MATERIAL PROVIDED:
—————
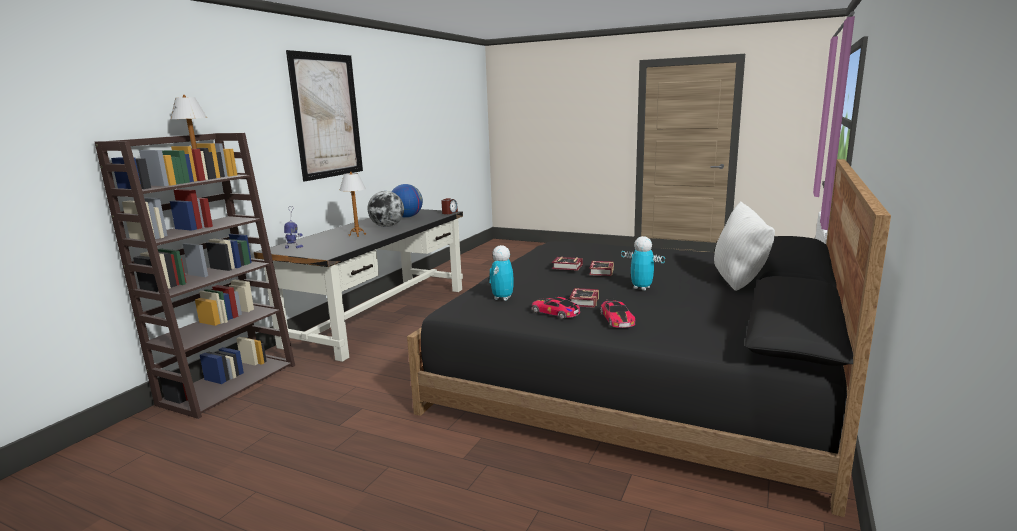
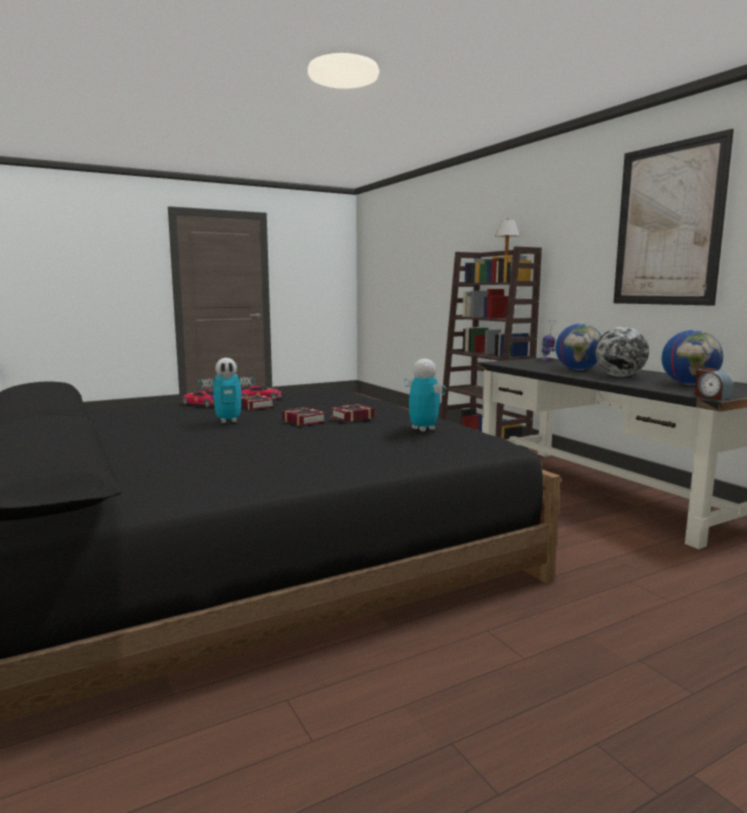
camera: 125 degrees right, 5 degrees down
(357, 235) = (578, 369): table lamp -> globe
(502, 298) = (322, 396): toy robot -> toy robot (423, 429)
(740, 282) = (123, 451): white pillow -> none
—————
Print out all the material above exactly as it appears, omitting the images.

camera: 125 degrees right, 5 degrees down
(357, 235) = (578, 369): table lamp -> globe
(502, 298) = (322, 396): toy robot -> toy robot (423, 429)
(740, 282) = (123, 451): white pillow -> none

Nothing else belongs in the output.